I agree that all-hardware designs will always give the fastest raw performance, however TM is not competing in the "muscle chip" segment. In the areas of initial competition they will be unbeatable, however. Anything that relies primarily on battery power will run a lot longer with a Crusoe chip than with an INTC or AMD chip inside. Beyond this, there is real opportunity on the desktop and in the living room for quiet PCs since TM chips don't need cooling fans. I would happily trade a few MHz for a dramatic decibel reduction. A PC with the accoustic properties of a stereo receiver or a DVD player would find a sizeable ready market.

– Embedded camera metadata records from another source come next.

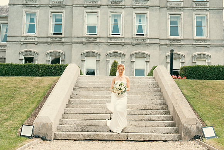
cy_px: 75
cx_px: 112
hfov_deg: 37.5
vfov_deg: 25.5
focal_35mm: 53
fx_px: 330
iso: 125
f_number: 5
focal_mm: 53
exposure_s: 1/160
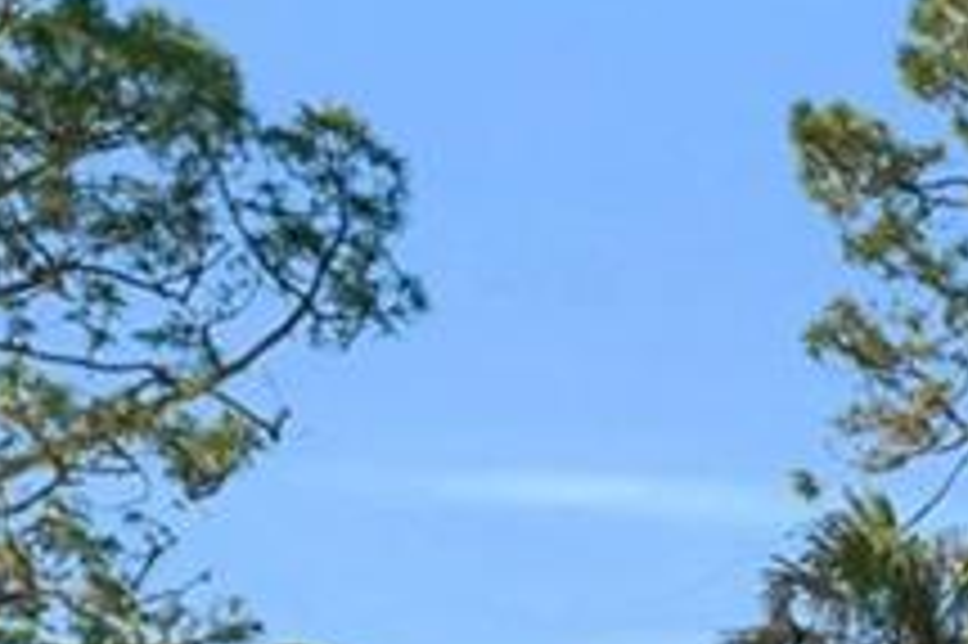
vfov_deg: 10.4
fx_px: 3197
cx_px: 2031
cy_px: 1374
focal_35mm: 119
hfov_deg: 14.0
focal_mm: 16
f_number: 9
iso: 200
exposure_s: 1/800
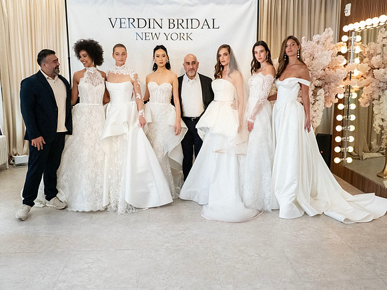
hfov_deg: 54.0
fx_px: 380
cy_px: 145
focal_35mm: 34
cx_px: 194
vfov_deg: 41.8
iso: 1600
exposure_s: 1/500
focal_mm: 17
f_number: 4
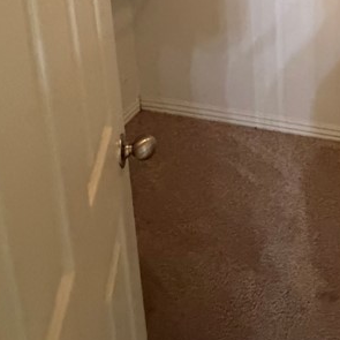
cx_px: 319
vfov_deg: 31.5
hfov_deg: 36.2
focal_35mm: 43
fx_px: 478
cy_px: -86
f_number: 2.2
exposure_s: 1/60
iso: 1000
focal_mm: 2.22
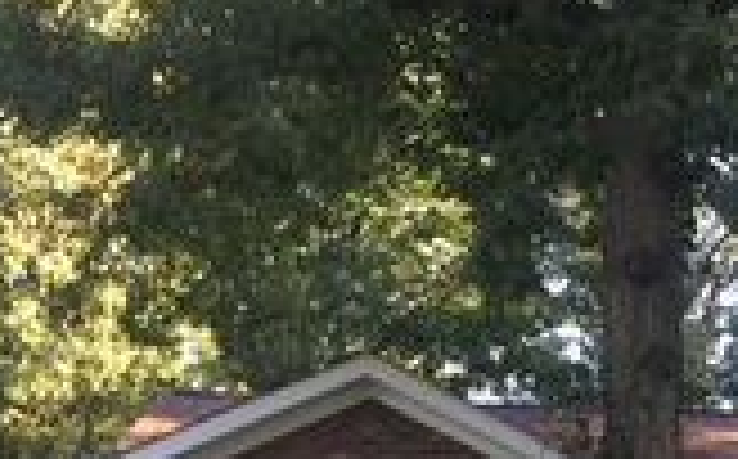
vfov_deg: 13.4
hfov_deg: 19.8
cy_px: 601
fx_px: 1888
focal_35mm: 94
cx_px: 1040
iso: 32
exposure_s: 1/60
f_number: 2.2
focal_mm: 4.15
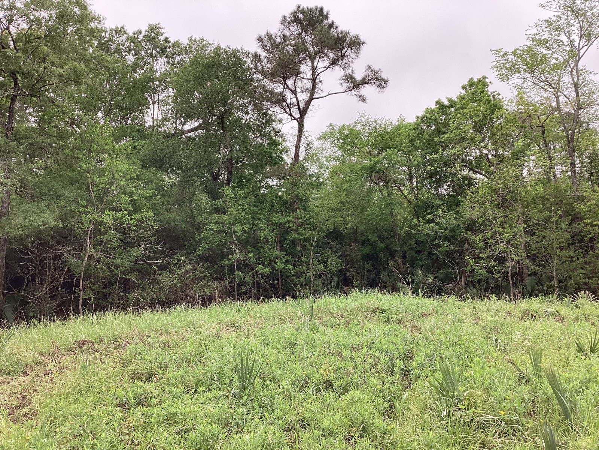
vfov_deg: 45.4
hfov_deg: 58.4
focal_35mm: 31
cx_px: 300
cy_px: 225
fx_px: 536
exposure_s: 1/120
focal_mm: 3.3
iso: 32
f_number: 2.4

I'm quite familiar with software emulation, having worked briefly in this area while I was still with IBM, however what appears unique here is that TM's chips are specifically designed to support efficient emulation through the use of such features as hardware shadow registers. The whitepaper on the TM site gives an interesting overview of these capabilities but I suspect there is a lot more going on than has been fully disclosed at this point. Previous emulation efforts have been confined to software working on generic chips which were not designed specifically to support emulation so it will be very interesting to see the first independent system-level benchmarks of Crusoe-based systems. I suspect the performance gap in real-world use will be a lot less than one might at first suppose. Clearly TM's emphasis on developing appropriate benchmarking awareness points to this. Most chips today spend much of their cycles bottlenecked on memory, I/O, busses, etc., so it is not inconceivable that Crusoe chips, which tend to have much larger caches since they don't need chip area for a lot of other hardware functions, will be very competitive in the performance department.